Nah, they're only white on the inside.

ShibbOleth
08-22-2007, 10:42 AM
Photo of Tiger Woods' baby. (http://www.golf.com/golf/gallery/article/0,28242,1636961-2,00.html)
Photo of Tiger, Elin and baby. (http://www.golf.com/golf/gallery/article/0,28242,1636961,00.html)

FWIW, Tiger Woods' child is at most 1/4 African, 1/2 Swedish/European, and 1/4 Thai (which is often a mix of ethnic Chinese and Thai). And so it looks like a perfectly blended little child, who will probably grow up to be gorgeous and able to drive a gold ball half a mile.

Rysdad
08-22-2007, 05:32 PM
And so it looks like a perfectly blended little child, who will probably grow up to be gorgeous and able to drive a gold ball half a mile.

Yeah, he'll probably be rich enough to play with gold balls.

TPWombat
08-22-2007, 08:31 PM
In an American military training film, called Medecine in Vietnam as I recall ,one part shows a black G.I.who'd been hit by napalm and had his upper skinlayers taken off.
His skin was that sort of pinky colour that we always call white when it relates to people .

susan
08-23-2007, 12:13 AM
OTOH, I was a white baby born with dark enough skin that the nurses thought I was black. Now I am just a delicious olive color.

Lust4Life
08-23-2007, 05:57 AM
In an American military training film, called Medecine in Vietnam as I recall ,one part shows a black G.I.who'd been hit by napalm and had his upper skinlayers taken off.
His skin was that sort of pinky colour that we always call white when it relates to people .
Sorry mods ,one of mine thought Wombat had logged off.

monstro
08-23-2007, 10:48 AM
One of my sisters looked "sheet white" when she was born. Now she is wheatish in color.
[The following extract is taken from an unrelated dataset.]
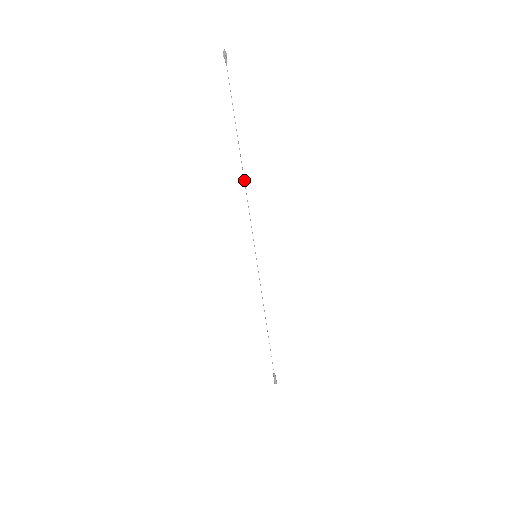
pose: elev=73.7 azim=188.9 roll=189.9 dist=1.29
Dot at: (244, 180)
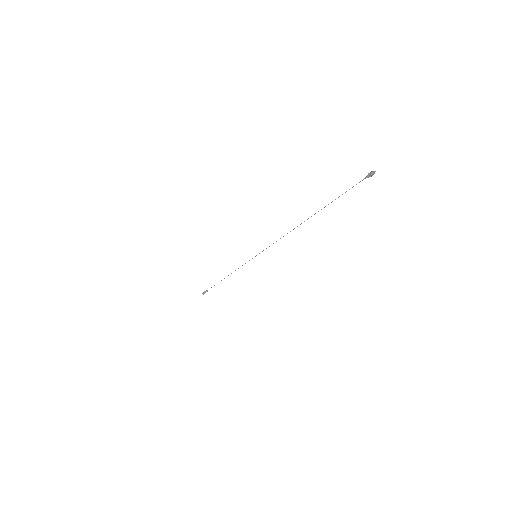
Dot at: occluded
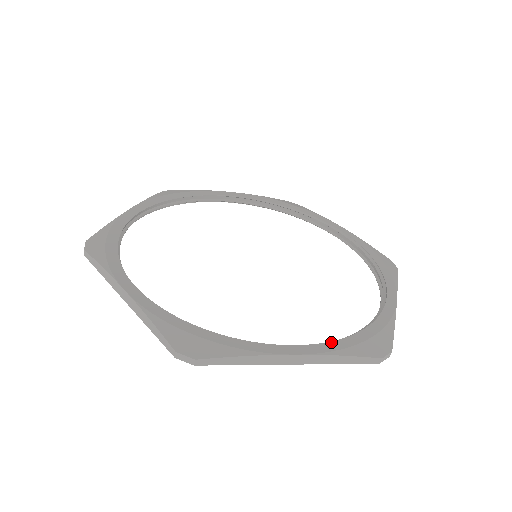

I was born fire engine red. Before I got baked by the Florida sun, I was the palest in the family (except for my dad).

So no, black babies aren't born white, but they're coloring does change as they grow up. I think it's safe to say that there's some darkening involved, but sometimes the color just changes--like it did in my case.

gigi
08-23-2007, 02:27 PM
In an American military training film, called Medecine in Vietnam as I recall ,one part shows a black G.I.who'd been hit by napalm and had his upper skinlayers taken off.
His skin was that sort of pinky colour that we always call white when it relates to people .
Well, and then there are albino black people.

Adoptamom_II
08-23-2007, 04:08 PM
Our two youngest, now 14 & 15 yo, are adopted.

Our son is biracial (white mom, black dad) and he's been the same cinnamon color since his birth and turns deep brown when tanned.

Our daughter is black. She was so pale (with bright blue eyes) at a few days old that I thought the adoption agency had given me the wrong baby. Over the next year or so her skin tone developed into a light golden brown color. In the summer she tans to a deeper golden color.